Shanghai

Shanghai

Shanghai[a] is one of the four direct-administered municipalities of China. The city is located on the southern estuary of the Yangtze River, with the Huangpu River flowing through it. The population of the city proper is the third largest in the world, with around 29.2 million inhabitants in 2023, while the urban area is the most populous in China, with 39.3 million residents. As of 2022, the Greater Shanghai metropolitan area was estimated to produce a gross metropolitan product (nominal) of nearly 13 trillion RMB ($1.9 trillion).[15] Shanghai is one of the world's major centers for finance, business and economics, research, science and technology, manufacturing, transportation, tourism, and culture. The Port of Shanghai is the world's busiest container port. Originally a fishing village and market town, Shanghai grew in importance in the 19th century due to both domestic and foreign trade and its favorable port location.
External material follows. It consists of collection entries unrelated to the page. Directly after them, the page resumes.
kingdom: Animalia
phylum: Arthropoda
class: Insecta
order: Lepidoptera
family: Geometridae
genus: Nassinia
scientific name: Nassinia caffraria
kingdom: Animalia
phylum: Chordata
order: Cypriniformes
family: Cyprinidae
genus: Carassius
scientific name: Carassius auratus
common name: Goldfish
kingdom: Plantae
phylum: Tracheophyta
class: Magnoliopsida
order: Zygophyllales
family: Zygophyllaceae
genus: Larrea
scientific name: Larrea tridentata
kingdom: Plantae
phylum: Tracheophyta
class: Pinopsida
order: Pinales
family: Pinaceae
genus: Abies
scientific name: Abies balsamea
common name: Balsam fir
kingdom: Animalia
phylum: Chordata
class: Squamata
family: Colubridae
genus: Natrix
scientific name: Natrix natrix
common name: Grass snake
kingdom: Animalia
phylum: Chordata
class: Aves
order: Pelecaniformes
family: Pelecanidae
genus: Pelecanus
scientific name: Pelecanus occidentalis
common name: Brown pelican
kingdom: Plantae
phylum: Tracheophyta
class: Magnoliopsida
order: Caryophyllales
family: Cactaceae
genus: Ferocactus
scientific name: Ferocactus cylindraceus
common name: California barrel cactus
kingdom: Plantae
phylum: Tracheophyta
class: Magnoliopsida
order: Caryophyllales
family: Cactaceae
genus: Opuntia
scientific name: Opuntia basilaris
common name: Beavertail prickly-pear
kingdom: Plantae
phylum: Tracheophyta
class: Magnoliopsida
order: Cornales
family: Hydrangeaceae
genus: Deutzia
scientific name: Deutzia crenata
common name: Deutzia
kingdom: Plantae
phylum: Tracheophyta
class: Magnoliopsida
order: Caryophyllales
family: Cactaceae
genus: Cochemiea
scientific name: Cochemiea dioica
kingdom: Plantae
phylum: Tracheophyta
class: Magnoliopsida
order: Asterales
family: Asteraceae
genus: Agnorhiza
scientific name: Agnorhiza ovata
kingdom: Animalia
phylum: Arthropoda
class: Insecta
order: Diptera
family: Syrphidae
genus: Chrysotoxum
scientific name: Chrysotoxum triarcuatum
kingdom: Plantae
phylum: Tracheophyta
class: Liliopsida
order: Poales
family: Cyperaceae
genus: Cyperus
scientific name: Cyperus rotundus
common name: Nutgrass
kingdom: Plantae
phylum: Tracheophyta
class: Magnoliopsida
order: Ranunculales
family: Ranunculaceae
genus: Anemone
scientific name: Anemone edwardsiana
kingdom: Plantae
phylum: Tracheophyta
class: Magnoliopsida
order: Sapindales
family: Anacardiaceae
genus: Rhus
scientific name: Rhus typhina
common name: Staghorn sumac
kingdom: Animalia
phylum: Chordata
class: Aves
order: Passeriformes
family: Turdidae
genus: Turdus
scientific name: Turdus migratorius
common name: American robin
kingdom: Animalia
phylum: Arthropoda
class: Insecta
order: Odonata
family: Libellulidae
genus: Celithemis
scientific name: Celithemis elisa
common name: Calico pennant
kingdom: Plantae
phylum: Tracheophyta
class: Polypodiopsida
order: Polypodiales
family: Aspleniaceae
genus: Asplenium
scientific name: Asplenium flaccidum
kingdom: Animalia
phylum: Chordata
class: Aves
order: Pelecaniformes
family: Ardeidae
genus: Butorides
The city was one of five treaty ports forced to open to European trade after the First Opium War which ceded Hong Kong to the United Kingdom, following the Second Battle of Chuenpi in 1841, more than 60 km (37 mi) east of the Portuguese colony of Macau that was also controlled by Portugal following the Luso-Chinese agreement of 1554. The Shanghai International Settlement and the French Concession were subsequently established. The city then flourished, becoming a primary commercial and financial hub of Asia in the 1930s. During the Second Sino-Japanese War, the city was the site of the major Battle of Shanghai. After the war, the Chinese Civil War soon resumed between the Kuomintang (KMT) and the Chinese Communist Party (CCP), with the latter eventually taking over the city and most of the mainland. From the 1950s to the 1970s, trade was mostly limited to other socialist countries in the Eastern Bloc, causing the city's global influence to decline during the Cold War.